Unfortunately, the motion controls conspire to suck the fun out of the game. In their defence the contols work the majority of the time, which would be fine if the gameplay did not place such emphasis on attacking with a specific sword strike. Its possible the gameplay was conceived on the assumption that the controls would work near 100% of the time, but the release schedule (or a bloody minded refulsal to accept the margin of failure in motion recognition) resulted in the game hitting the market with a disparity between the accuracy of the controls and the level of accuracy demanded by the gameplay. In short; dying because you, the player, erred is frustrating, yet simultaneously motivating. Dying because the controls messed up is just frustrating. I have no plans to re-play SS in the foreseeable future.

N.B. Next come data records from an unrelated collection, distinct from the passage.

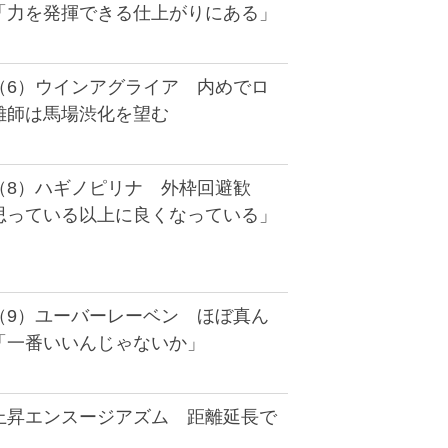
「力を発揮できる仕上がりにある」
（6）ウインアグライア 内めでロ
雄師は馬場渋化を望む
（8）ハギノピリナ 外枠回避歓
思っている以上に良くなっている」
（9）ユーバーレーベン ほぼ真ん
「一番いいんじゃないか」
上昇エンスージアズム 距離延長で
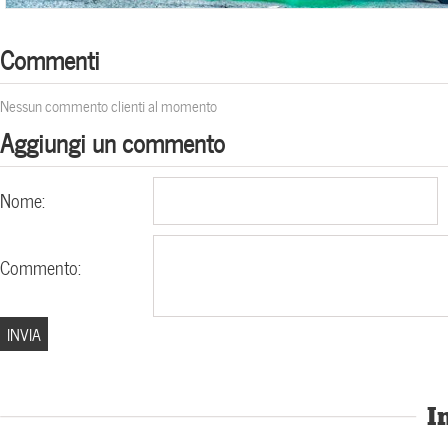
Commenti
Nessun commento clienti al momento
Aggiungi un commento
Nome:
Commento:
I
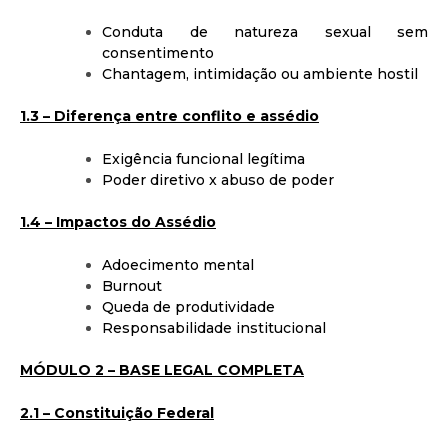
Conduta de natureza sexual sem
consentimento
Chantagem, intimidação ou ambiente hostil
1.3 – Diferença entre conflito e assédio
Exigência funcional legítima
Poder diretivo x abuso de poder
1.4 – Impactos do Assédio
Adoecimento mental
Burnout
Queda de produtividade
Responsabilidade institucional
MÓDULO 2 – BASE LEGAL COMPLETA
2.1 – Constituição Federal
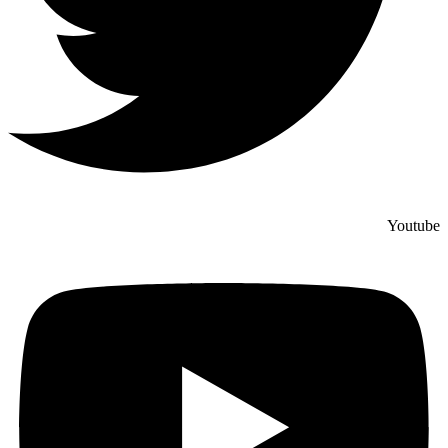
Youtube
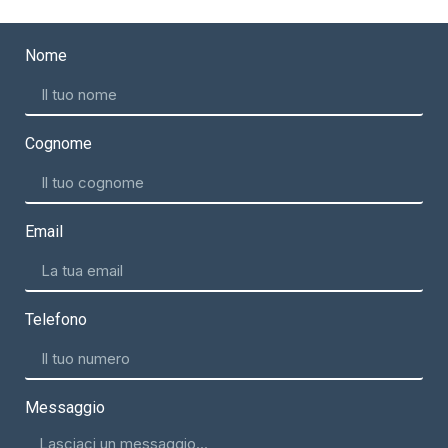
Nome
Cognome
Email
Telefono
Messaggio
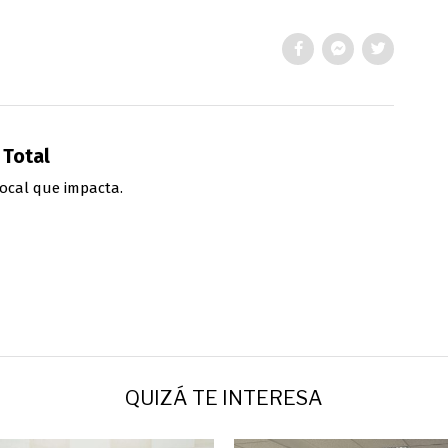
 Total
ocal que impacta.
QUIZÁ TE INTERESA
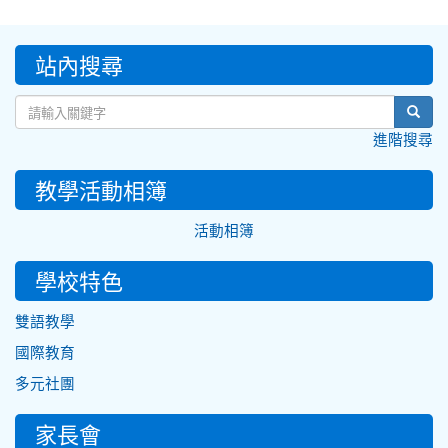
:::
站內搜尋
sear
進階搜尋
教學活動相簿
活動相簿
學校特色
雙語教學
國際教育
多元社團
家長會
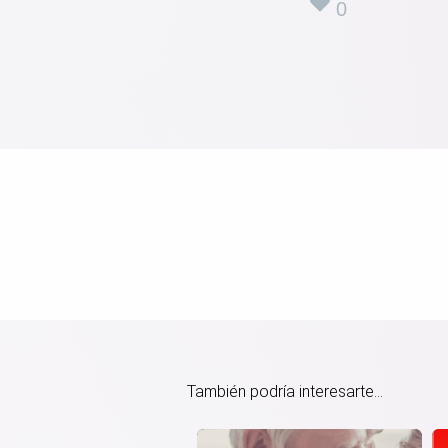
0
También podría interesarte...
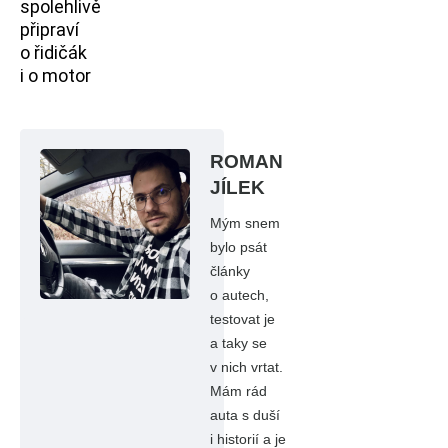
spolehlivě
připraví
o řidičák
i o motor
ROMAN
JÍLEK
Mým snem
bylo psát
články
o autech,
testovat je
a taky se
v nich vrtat.
Mám rád
auta s duší
i historií a je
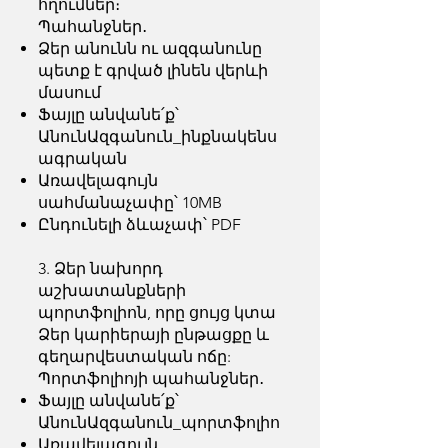
հղումներ։
Պահանջներ․
Ձեր անունն ու ազգանունը
պետք է գրված լինեն վերևի
մասում
Ֆայլը անվանե՛ք՝
ԱնունԱզգանուն_ինքնակենս
ագրական
Առավելագույն
սահմանաչափը՝ 10MB
Ընդունելի ձևաչափ՝ PDF
3. Ձեր նախորդ
աշխատանքների
պորտֆոլիոն, որը ցույց կտա
Ձեր կարիերայի ընթացքը և
գեղարվեստական ոճը:
Պորտֆոլիոյի պահանջներ․
Ֆայլը անվանե՛ք՝
ԱնունԱզգանուն_պորտֆոլիո
Առավելագույն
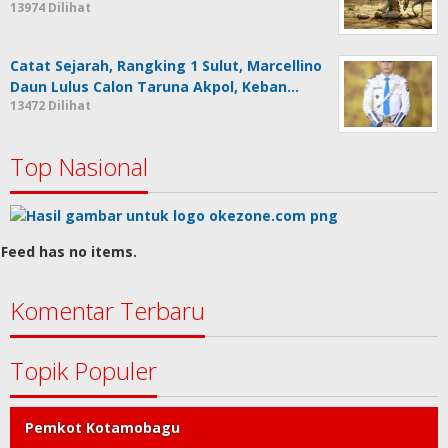
13974 Dilihat
Catat Sejarah, Rangking 1 Sulut, Marcellino
Daun Lulus Calon Taruna Akpol, Keban…
13472 Dilihat
Top Nasional
Feed has no items.
Komentar Terbaru
Topik Populer
Pemkot Kotamobagu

Slighlty off topic, but the disparity between gameplay and controls is a real bugbear of mine. A few more examples:


Indiana Jones and the Kingdom of the Crystal Skull (wii). The controls function most of the time, and you also have a generous health bar. This works fine, and even ties in with the film character - Indiana Jones sometimes gets hit, but always gets back up. I consider the controls to significantly improve my enjoyment of the game. That is until the final level, where you are swarmed a horde of goons before a boss fight. However skilled the player is the motion recognition is not 100% perfect, so you will inevitably be hurt, and far too frquently killed, if the gameplay forces you into a prolonged battle.


Fragile Dreams. The controls work perfectly to represent a frightened boy fending off spirits with a stick. Not an obviously engaging aspect of gamplay, but fully in keeping with the story and a good way to encourage the player to empathise with their avatar. Unfortunatley as the game progresses the volume of enemies steadily increases. This becomes very tedious. Arguably this is still a good marriage of gamplay, plot and controls - I certainly struggled to summon the motivation to continue.


Mario Kart Wii. This game gets it right. The player has the option to choose (or even switch between) the 'fun' controls and the more accurate ones.